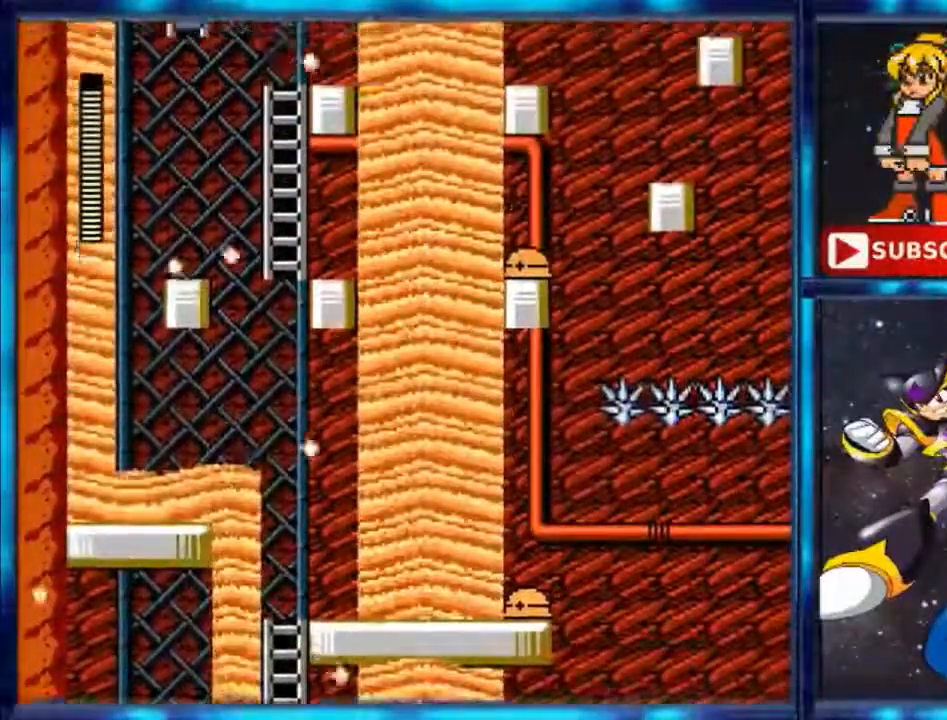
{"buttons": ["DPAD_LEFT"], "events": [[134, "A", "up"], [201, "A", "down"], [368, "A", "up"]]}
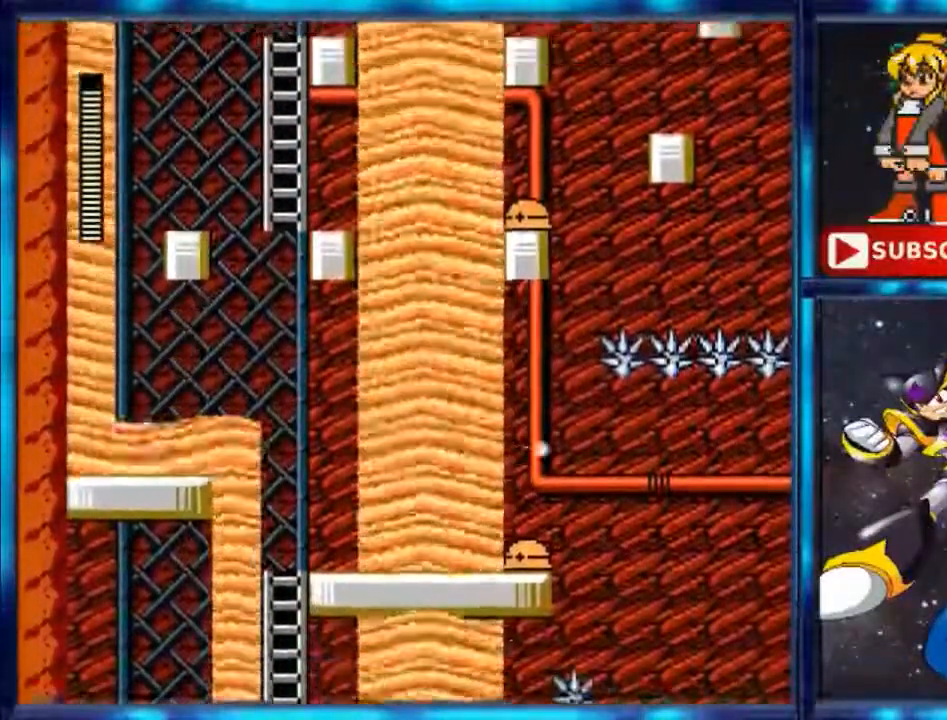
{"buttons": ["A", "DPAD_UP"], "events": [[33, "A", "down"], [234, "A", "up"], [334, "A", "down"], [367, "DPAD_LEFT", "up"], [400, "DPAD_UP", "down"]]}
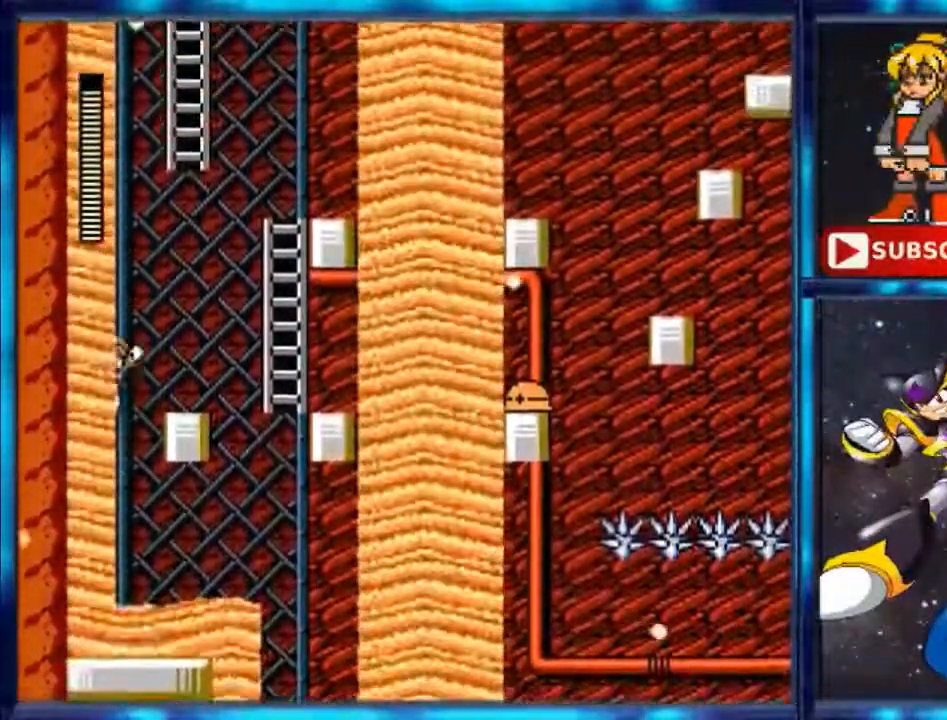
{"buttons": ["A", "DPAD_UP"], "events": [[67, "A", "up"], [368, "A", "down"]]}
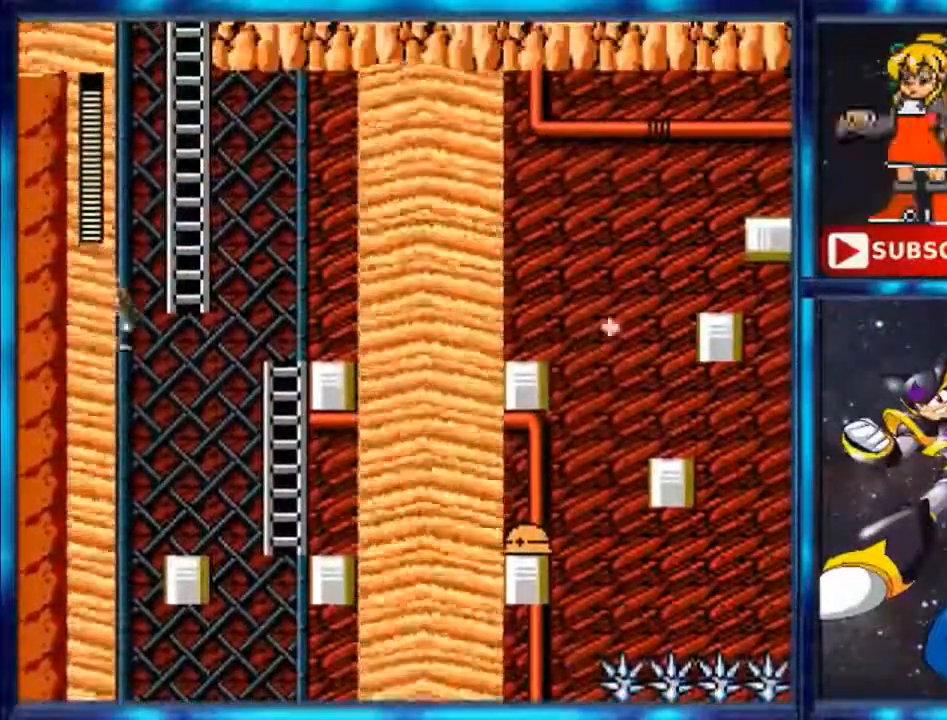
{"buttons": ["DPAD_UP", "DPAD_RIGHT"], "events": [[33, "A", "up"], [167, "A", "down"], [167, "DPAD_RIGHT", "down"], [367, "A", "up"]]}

| BRIEF |
All of the data is to be returned exactly, with no pictures included.

| SOLVED EXERCISE |
{"buttons": ["DPAD_LEFT"], "events": [[134, "A", "up"], [201, "A", "down"], [368, "A", "up"]]}
{"buttons": ["A", "DPAD_UP"], "events": [[33, "A", "down"], [234, "A", "up"], [334, "A", "down"], [367, "DPAD_LEFT", "up"], [400, "DPAD_UP", "down"]]}
{"buttons": ["A", "DPAD_UP"], "events": [[67, "A", "up"], [368, "A", "down"]]}
{"buttons": ["DPAD_UP", "DPAD_RIGHT"], "events": [[33, "A", "up"], [167, "A", "down"], [167, "DPAD_RIGHT", "down"], [367, "A", "up"]]}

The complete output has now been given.